Text passage =

------------------------------------

Posted by Vaibhav Puranik <vp...@gmail.com>.
Neha,

My requirement is not related to Russell's, but I thought it will be
helpful describe what we need at GumGum <http://gumgum.com/>.
I wasn't sure whether it's Kafka domain since kafka gives you a topic
to pull  data from and then it's up to you to do whatever with it.

But since we are talking about it, here is what we do everyday (currently
without Kafka):

We are a ad network. We write all of our impressions and clicks data in
various log files and upload it to S3. At night we run many Map reduce jobs
to aggregate this data in various ways.
We have an 'Autoscaled' cluster in AWS. Our webservers keep going up and
down based on the load on the system.

Whenever a server shuts down we tend to lose data. Many times file upload
is not completed in time before the server shuts down. That is why we are
looking at implementing Kafka to send events in real time to S3 without
losing them.

If there exists a 'sink' that transfers data to S3, our job will be lot
easier. But again, I am not sure whether Kafka is supposed to provide that
or not.

Regards,
Vaibhav


On Tue, Mar 20, 2012 at 10:03 PM, Neha Narkhede <ne...@gmail.com>wrote:

> Russell,
>
> By "sink events into S3", do you mean you want to have some plugin that
> will suck data out of your Kafka brokers and upload to S3. Would you mind
> describing use cases that would require to send data to Kafka, then upload
> data to S3, and then use it by querying S3 ?
>
> Thanks,
> Neha
> On Mar 20, 2012 4:51 PM, "Russell Jurney" <ru...@gmail.com>
> wrote:
>
> > I think as soon as someone commits code that reliably sinks events to S3,
> > Kafka adoption will skyrocket.  There is no good solution to this yet.
> >  MANY people want one.
> >
> > Russ
> >
> > On Tue, Mar 20, 2012 at 3:32 PM, Felix GV <fe...@mate1inc.com> wrote:
> >
> > > The primary use case for Kafka is to use it on AWS...???
> > >
> > > Sorry if I put words you didn't intend in your mouth :P ... I just
> > thought
> > > that sounded funny ;)
> > >
> > > Sorry for being off-topic. Carry on :/ !
> > >
> > > --
> > > Felix
> > >
> > >
> > >
> > > On Tue, Mar 20, 2012 at 6:23 PM, Russell Jurney <
> > russell.jurney@gmail.com
> > > >wrote:
> > >
> > > > Yeah, that is the part I am hoping someone will contribute :)  I
> know I
> > > can
> > > > write that myself.  I also know it will be buggy and that I will have
> > > lots
> > > > of trouble.
> > > >
> > > > If you contribute this code, it would be a huge boon to Kafka.  It is
> > imo
> > > > the primary use case for Kafka atm... if only the code gets into git.
> > > >
> > > > On Tue, Mar 20, 2012 at 3:04 PM, Niek Sanders <
> niek.sanders@gmail.com
> > > > >wrote:
> > > >
> > > > > Russell,
> > > > >
> > > > > I'm actually in the process of writing a Java code to go from Kafka
> > > > > messages to S3.  I might be able to rip-out my application-specific
> > > > > parts and share something later tonight.

------------------------------------

Data for analysis =
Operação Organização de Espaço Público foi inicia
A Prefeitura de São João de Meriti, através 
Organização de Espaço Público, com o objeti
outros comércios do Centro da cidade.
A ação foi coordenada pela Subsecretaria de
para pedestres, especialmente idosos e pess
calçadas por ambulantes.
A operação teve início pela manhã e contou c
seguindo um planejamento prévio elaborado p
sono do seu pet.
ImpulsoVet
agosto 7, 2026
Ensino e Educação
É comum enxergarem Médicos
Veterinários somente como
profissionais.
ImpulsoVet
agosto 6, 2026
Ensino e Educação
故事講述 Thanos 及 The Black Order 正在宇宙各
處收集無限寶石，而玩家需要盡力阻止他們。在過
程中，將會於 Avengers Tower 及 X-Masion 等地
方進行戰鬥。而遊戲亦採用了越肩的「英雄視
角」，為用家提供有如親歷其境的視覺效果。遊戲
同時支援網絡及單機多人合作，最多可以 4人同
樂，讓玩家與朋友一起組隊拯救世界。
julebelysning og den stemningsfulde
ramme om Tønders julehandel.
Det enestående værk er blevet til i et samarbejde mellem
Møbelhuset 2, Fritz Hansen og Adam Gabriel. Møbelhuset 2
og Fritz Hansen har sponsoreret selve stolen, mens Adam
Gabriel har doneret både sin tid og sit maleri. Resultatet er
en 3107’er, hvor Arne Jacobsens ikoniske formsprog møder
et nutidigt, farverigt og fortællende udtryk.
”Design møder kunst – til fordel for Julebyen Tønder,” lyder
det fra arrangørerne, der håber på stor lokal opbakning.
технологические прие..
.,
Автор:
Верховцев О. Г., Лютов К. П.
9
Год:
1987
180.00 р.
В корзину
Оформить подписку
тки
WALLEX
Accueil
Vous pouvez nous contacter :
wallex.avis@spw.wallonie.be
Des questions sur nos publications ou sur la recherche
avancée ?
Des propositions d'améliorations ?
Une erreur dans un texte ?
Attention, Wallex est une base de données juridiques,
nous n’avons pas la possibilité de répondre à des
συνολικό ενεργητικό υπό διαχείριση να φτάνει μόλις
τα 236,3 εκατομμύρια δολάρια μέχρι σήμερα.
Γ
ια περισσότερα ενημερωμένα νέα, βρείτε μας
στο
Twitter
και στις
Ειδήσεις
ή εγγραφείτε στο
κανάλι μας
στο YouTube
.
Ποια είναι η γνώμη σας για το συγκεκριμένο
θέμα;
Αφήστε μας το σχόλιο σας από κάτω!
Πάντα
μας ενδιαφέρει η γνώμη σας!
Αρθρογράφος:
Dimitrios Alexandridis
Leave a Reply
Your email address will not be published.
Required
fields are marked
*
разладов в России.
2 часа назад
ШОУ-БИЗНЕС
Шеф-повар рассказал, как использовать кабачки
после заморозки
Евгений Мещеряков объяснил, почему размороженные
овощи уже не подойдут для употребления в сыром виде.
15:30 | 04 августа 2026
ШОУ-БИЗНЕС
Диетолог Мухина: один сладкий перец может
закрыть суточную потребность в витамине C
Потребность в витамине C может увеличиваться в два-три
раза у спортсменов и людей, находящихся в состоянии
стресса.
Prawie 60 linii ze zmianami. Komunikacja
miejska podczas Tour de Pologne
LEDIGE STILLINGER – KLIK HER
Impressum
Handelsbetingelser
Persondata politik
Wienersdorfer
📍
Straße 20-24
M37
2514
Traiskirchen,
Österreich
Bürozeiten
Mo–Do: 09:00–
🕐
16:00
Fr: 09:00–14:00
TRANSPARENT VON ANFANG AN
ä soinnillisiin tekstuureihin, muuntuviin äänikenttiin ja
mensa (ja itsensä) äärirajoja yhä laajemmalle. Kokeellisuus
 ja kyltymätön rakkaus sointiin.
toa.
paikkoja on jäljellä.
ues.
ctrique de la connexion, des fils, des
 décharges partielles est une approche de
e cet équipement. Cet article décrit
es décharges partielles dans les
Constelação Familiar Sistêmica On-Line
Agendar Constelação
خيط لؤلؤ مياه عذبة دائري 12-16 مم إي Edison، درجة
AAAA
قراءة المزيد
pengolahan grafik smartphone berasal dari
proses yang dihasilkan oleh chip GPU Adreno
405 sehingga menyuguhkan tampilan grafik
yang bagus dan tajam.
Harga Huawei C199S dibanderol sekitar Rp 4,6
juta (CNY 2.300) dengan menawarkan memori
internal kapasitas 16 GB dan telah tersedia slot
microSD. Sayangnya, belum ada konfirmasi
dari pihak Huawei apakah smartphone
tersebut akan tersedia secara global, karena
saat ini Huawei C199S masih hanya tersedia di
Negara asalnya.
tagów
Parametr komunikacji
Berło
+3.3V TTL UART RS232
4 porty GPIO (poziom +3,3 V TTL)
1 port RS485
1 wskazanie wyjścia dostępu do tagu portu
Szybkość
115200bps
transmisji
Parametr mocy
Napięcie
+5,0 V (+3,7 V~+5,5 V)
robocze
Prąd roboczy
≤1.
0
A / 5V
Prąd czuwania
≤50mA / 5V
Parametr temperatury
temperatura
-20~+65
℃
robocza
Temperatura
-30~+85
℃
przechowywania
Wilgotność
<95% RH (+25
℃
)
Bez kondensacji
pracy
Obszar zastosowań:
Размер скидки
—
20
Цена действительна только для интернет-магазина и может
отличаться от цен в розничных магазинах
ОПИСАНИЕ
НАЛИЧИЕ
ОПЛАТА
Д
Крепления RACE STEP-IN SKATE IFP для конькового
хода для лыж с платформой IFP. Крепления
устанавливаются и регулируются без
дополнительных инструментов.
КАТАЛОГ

------------------------------------

Required action A = Copy the part of the Kafka thread that opens with the words "We are a ad" and closes with "on the system.".
Required action B = Put the lines of the listing, from its first line through the line containing "calçadas por ambulantes.", into a Markdown table with the columns Nr and Line, leaving out any blank lines.
The listing is unrelated to the Kafka thread.

Your response A =
We are a ad network. We write all of our impressions and clicks data in
various log files and upload it to S3. At night we run many Map reduce jobs
to aggregate this data in various ways.
We have an 'Autoscaled' cluster in AWS. Our webservers keep going up and
down based on the load on the system.

Your response B =
| Nr | Line |
|---|---|
| 1 | Operação Organização de Espaço Público foi inicia |
| 2 | A Prefeitura de São João de Meriti, através  |
| 3 | Organização de Espaço Público, com o objeti |
| 4 | outros comércios do Centro da cidade. |
| 5 | A ação foi coordenada pela Subsecretaria de |
| 6 | para pedestres, especialmente idosos e pess |
| 7 | calçadas por ambulantes. |